Vic Jr. remembered it well. “We all went running over to Harry who was crawling out by the time we got there. My dad told Bobby and me to get the car on the trailer ‘right now.’ Afterwards Dad went hunting for Heath, and I tagged along. When he found him, Dad just said, ‘Thanks, Allen,’ turned around, and walked off. Later on Eddie Kuzma, a famous race car builder on Budlong Avenue in Los Angeles, repaired the car. Dad took it home and stored it in the garage where it sat for a couple of years before he sold to Frank Pavese in Chicago.”

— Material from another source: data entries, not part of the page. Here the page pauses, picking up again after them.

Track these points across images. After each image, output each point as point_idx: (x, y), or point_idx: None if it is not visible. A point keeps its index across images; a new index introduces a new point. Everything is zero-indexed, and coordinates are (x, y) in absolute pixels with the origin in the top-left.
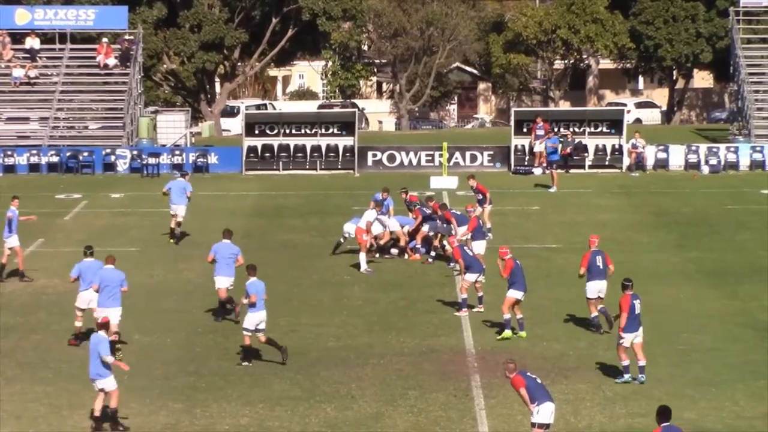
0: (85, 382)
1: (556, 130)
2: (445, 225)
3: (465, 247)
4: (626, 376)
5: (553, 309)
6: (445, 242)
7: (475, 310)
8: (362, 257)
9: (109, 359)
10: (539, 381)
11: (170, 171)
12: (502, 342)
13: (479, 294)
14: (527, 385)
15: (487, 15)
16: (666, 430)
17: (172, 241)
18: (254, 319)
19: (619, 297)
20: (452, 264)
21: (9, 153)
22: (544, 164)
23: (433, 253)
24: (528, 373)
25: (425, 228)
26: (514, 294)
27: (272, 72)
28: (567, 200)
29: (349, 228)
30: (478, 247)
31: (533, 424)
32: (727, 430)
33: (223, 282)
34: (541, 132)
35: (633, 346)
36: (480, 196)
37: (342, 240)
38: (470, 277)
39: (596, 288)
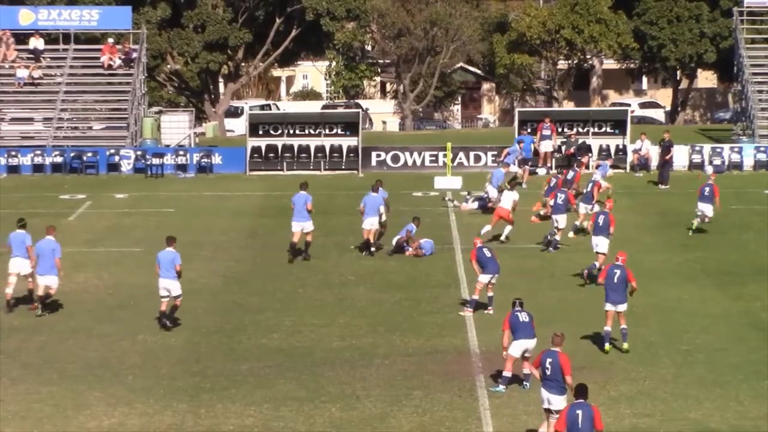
0: (90, 383)
1: (560, 130)
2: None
3: (484, 248)
4: (501, 387)
5: (558, 309)
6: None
7: (486, 312)
8: (509, 229)
9: None
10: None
11: (174, 172)
12: None
13: (489, 294)
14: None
15: (490, 15)
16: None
17: (364, 253)
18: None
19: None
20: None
21: (13, 153)
22: (549, 165)
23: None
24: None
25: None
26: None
27: (276, 72)
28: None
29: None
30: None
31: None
32: (732, 431)
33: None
34: (547, 132)
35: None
36: None
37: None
38: (484, 278)
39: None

Pavese retained the number 27 on the car and his driver, Harold Wildhaber, ran it throughout the Midwest until the late 1950s. When Frank fell ill he gave the car to his mechanic, who raced it for awhile, then sold it. The car was sold a second time to a fellow named Mike Riley of St. Louis, Missouri, and it ran until the V8-60 was no longer competitive and Riley simply parked it until 1986. With the help of race car builder Johnny Pawl, the Edelbrock Company bought back number 27 and Bobby Meeks restored the car to perfect condition. By 1989 the project was complete, and the car was featured on the cover of Petersen’s Circle Track magazine. Today, the car sits in Vic Jr.’s collection and, according to him, “will never leave the Edelbrock family again.”